(Transcribed page contents)
══════════════════════════════

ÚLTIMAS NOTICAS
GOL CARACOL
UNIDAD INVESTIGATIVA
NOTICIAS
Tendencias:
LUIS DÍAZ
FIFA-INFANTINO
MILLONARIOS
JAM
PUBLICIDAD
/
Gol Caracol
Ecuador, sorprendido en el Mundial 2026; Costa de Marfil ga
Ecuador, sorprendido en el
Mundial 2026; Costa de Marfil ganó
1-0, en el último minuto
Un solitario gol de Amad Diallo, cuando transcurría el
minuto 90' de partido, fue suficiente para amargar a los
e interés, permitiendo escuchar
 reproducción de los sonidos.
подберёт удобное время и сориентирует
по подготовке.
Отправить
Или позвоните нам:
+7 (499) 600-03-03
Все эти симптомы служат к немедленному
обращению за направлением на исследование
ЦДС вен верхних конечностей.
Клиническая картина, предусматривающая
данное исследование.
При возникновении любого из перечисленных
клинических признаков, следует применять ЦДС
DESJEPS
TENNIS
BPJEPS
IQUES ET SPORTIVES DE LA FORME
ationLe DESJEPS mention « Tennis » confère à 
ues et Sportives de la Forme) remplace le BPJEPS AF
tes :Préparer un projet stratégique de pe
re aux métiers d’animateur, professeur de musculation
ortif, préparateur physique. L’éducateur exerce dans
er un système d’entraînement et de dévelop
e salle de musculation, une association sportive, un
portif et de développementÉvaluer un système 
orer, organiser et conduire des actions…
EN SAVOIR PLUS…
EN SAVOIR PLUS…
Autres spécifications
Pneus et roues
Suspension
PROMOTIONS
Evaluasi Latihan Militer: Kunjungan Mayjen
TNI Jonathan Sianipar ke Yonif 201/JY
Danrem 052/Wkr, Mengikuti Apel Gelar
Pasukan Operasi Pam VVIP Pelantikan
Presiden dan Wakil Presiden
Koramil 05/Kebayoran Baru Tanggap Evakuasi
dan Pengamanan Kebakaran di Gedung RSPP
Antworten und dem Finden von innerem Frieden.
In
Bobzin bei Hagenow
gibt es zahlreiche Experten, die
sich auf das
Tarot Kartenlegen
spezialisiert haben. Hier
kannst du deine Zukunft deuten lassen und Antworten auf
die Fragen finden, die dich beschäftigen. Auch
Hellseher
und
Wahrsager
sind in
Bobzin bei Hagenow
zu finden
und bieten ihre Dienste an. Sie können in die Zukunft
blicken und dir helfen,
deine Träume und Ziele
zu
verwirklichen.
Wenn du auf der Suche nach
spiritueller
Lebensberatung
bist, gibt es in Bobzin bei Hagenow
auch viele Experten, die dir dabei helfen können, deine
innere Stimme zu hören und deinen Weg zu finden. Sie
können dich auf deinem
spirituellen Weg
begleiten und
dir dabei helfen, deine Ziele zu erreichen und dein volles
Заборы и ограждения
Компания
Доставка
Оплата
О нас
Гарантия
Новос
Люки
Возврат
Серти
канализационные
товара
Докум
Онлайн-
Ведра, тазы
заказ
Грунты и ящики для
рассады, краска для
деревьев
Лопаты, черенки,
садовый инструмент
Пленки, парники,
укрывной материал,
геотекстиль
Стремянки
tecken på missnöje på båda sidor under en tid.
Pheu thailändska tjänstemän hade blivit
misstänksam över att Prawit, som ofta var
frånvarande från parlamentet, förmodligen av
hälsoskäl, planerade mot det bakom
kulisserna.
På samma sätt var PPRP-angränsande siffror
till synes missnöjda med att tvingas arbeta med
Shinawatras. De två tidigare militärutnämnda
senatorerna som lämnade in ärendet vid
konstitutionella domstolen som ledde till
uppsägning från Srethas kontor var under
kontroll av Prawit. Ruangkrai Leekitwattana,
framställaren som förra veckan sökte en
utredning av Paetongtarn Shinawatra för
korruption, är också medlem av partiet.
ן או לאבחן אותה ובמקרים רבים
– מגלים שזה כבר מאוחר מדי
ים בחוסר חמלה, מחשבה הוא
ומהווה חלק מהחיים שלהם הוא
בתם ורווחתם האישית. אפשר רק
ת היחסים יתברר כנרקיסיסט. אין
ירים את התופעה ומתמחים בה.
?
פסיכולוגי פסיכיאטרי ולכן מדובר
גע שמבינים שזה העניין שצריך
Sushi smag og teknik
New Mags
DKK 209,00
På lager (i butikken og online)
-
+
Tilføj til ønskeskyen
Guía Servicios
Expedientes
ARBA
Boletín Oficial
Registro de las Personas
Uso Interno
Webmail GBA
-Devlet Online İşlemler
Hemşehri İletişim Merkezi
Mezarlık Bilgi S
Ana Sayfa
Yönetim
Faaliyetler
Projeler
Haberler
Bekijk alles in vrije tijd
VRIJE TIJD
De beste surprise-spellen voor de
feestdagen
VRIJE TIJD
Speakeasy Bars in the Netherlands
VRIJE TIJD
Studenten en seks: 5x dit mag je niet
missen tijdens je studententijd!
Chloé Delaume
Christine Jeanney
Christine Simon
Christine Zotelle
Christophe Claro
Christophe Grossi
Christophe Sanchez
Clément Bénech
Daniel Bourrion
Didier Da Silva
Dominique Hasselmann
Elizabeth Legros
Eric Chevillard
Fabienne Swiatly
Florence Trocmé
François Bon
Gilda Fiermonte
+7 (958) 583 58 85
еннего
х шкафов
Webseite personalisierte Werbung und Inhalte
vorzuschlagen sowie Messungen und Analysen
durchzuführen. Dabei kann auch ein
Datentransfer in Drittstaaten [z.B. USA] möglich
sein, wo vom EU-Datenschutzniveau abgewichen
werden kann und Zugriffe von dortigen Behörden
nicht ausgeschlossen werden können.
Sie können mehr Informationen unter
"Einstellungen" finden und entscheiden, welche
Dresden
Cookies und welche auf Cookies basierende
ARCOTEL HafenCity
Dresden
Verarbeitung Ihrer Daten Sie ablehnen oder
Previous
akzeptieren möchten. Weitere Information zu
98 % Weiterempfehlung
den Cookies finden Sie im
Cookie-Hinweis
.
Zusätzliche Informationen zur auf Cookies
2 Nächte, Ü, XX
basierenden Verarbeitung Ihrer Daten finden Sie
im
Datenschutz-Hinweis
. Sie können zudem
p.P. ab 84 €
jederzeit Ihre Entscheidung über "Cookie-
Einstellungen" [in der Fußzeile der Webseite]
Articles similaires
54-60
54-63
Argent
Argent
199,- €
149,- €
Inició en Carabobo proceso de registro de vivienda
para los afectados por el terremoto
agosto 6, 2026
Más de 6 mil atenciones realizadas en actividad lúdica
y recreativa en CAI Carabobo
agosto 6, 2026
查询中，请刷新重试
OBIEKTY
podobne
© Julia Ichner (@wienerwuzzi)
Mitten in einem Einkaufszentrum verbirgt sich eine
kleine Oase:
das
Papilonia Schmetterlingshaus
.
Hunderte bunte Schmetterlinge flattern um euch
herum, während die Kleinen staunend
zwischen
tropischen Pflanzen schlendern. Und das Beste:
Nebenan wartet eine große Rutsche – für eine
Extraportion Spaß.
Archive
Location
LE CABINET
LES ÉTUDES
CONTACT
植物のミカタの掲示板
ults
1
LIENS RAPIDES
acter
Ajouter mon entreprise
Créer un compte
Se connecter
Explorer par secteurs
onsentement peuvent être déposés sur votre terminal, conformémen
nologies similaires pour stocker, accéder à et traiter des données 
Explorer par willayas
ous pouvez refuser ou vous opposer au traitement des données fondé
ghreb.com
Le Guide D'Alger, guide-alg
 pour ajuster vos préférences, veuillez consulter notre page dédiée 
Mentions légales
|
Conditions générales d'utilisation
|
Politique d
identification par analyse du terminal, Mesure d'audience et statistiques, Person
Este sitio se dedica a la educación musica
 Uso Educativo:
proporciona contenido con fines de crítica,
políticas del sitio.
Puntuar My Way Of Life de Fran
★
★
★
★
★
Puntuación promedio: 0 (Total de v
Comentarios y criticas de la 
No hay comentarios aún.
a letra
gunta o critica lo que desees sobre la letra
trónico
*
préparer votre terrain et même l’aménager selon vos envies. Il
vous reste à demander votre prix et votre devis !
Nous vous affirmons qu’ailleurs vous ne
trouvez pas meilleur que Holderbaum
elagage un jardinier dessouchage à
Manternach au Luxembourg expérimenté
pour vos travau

══════════════════════════════

> _Brief_: The lines to return begin at the first line of the records and end at the line holding "ues et Sportives de la Forme)"; please return them exactly, including both, and nothing beyond.

> _Answer section_:
ÚLTIMAS NOTICAS
GOL CARACOL
UNIDAD INVESTIGATIVA
NOTICIAS
Tendencias:
LUIS DÍAZ
FIFA-INFANTINO
MILLONARIOS
JAM
PUBLICIDAD
/
Gol Caracol
Ecuador, sorprendido en el Mundial 2026; Costa de Marfil ga
Ecuador, sorprendido en el
Mundial 2026; Costa de Marfil ganó
1-0, en el último minuto
Un solitario gol de Amad Diallo, cuando transcurría el
minuto 90' de partido, fue suficiente para amargar a los
e interés, permitiendo escuchar
 reproducción de los sonidos.
подберёт удобное время и сориентирует
по подготовке.
Отправить
Или позвоните нам:
+7 (499) 600-03-03
Все эти симптомы служат к немедленному
обращению за направлением на исследование
ЦДС вен верхних конечностей.
Клиническая картина, предусматривающая
данное исследование.
При возникновении любого из перечисленных
клинических признаков, следует применять ЦДС
DESJEPS
TENNIS
BPJEPS
IQUES ET SPORTIVES DE LA FORME
ationLe DESJEPS mention « Tennis » confère à 
ues et Sportives de la Forme) remplace le BPJEPS AF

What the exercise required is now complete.